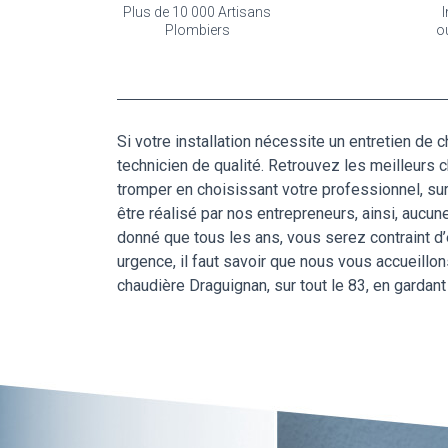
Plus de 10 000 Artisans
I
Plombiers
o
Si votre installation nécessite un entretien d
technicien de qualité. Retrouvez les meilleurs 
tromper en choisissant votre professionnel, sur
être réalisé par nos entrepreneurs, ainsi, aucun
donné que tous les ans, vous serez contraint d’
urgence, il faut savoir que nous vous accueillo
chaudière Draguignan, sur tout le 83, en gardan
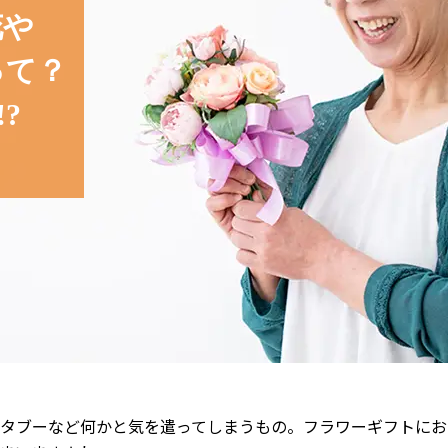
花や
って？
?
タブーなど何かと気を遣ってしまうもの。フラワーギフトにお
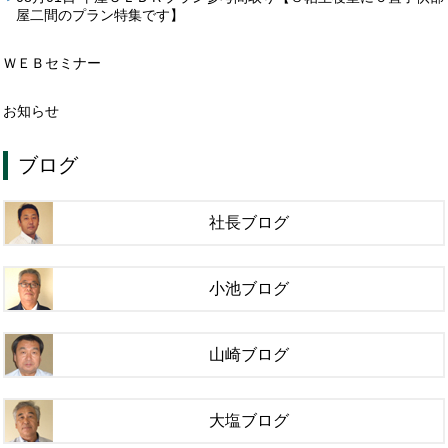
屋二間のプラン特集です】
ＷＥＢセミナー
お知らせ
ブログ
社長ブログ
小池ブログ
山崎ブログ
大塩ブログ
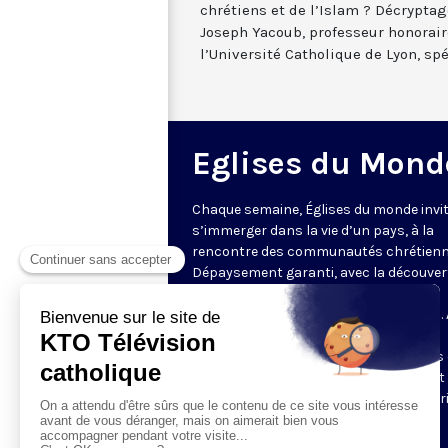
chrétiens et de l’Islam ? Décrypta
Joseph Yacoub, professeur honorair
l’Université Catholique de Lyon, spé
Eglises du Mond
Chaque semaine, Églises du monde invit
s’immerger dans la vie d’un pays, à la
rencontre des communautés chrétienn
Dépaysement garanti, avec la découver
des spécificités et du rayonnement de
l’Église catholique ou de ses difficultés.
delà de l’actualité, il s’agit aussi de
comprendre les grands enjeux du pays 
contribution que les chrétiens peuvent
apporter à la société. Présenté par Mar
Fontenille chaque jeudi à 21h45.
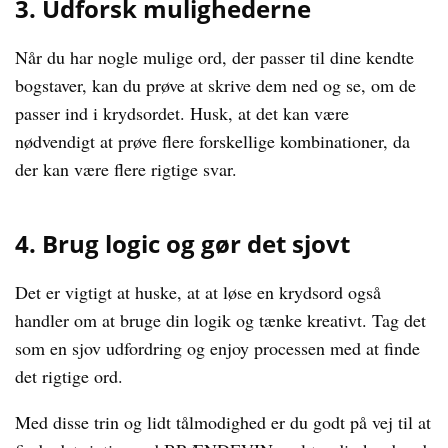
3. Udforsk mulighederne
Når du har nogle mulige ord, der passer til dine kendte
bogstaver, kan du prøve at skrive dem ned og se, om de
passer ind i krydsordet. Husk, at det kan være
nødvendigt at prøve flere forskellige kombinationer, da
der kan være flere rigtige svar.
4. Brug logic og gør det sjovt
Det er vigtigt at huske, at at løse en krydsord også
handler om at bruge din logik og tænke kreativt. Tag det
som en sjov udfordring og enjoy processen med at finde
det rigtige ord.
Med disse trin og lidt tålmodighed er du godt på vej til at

:::

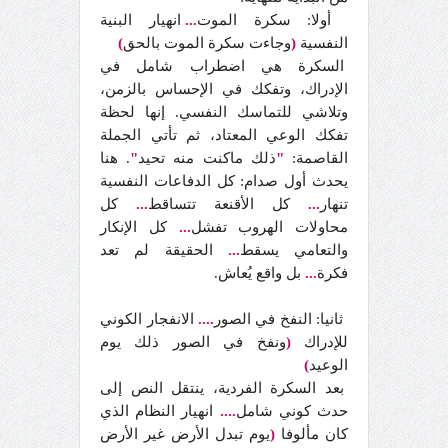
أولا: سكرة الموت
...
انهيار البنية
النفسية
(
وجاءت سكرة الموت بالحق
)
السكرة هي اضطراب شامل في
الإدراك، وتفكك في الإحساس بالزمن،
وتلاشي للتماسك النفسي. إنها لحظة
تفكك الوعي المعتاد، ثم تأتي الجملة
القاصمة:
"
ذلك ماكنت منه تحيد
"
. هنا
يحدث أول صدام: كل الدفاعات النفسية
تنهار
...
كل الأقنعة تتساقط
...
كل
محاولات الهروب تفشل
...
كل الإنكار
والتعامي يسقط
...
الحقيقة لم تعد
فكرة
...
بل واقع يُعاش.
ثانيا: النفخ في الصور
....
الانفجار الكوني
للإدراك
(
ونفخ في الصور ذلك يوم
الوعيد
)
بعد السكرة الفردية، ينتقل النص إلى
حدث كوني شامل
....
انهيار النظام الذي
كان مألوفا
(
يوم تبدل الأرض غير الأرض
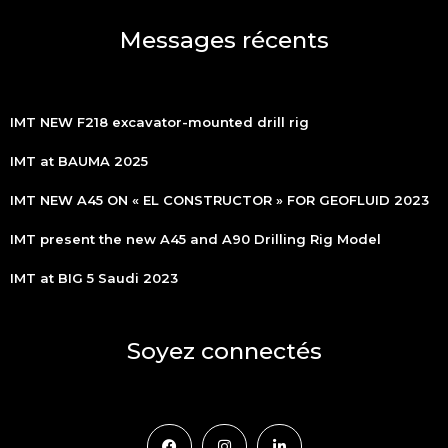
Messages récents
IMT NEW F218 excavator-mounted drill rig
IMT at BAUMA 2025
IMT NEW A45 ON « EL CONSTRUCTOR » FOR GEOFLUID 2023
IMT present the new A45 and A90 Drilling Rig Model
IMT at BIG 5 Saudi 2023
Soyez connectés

:::

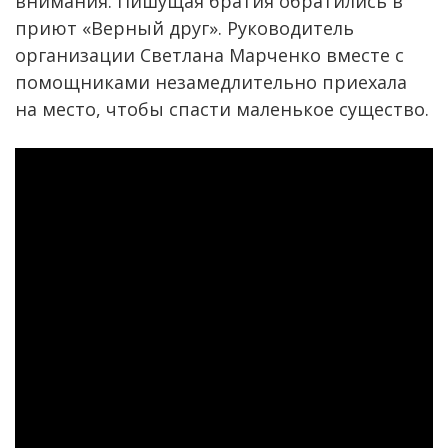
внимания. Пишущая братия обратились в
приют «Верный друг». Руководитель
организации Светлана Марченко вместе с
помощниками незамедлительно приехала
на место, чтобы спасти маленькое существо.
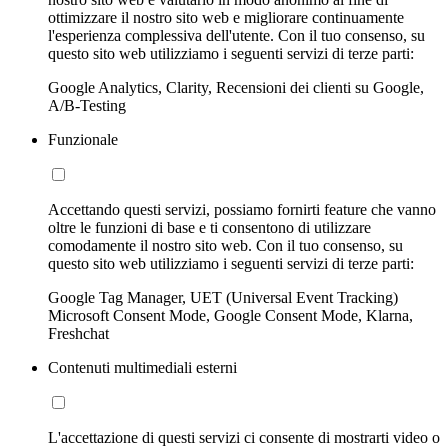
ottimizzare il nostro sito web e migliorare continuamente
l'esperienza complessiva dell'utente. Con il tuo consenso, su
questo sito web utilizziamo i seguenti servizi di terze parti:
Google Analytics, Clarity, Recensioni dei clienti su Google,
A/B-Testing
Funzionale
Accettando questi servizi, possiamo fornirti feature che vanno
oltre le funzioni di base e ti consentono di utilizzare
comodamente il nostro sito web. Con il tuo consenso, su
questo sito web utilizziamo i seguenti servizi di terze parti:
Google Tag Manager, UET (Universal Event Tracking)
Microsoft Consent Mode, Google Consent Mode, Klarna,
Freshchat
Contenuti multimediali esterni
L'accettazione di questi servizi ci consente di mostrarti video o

:::

Within the listing above, extract exactly the lines that run from the one containing "организации Светлана Марченко вместе с" through the one containing "Contenuti multimediali esterni", excluding any pictures.

**YOUR RESPONSE**
организации Светлана Марченко вместе с
помощниками незамедлительно приехала
на место, чтобы спасти маленькое существо.
ottimizzare il nostro sito web e migliorare continuamente
l'esperienza complessiva dell'utente. Con il tuo consenso, su
questo sito web utilizziamo i seguenti servizi di terze parti:
Google Analytics, Clarity, Recensioni dei clienti su Google,
A/B-Testing
Funzionale
Accettando questi servizi, possiamo fornirti feature che vanno
oltre le funzioni di base e ti consentono di utilizzare
comodamente il nostro sito web. Con il tuo consenso, su
questo sito web utilizziamo i seguenti servizi di terze parti:
Google Tag Manager, UET (Universal Event Tracking)
Microsoft Consent Mode, Google Consent Mode, Klarna,
Freshchat
Contenuti multimediali esterni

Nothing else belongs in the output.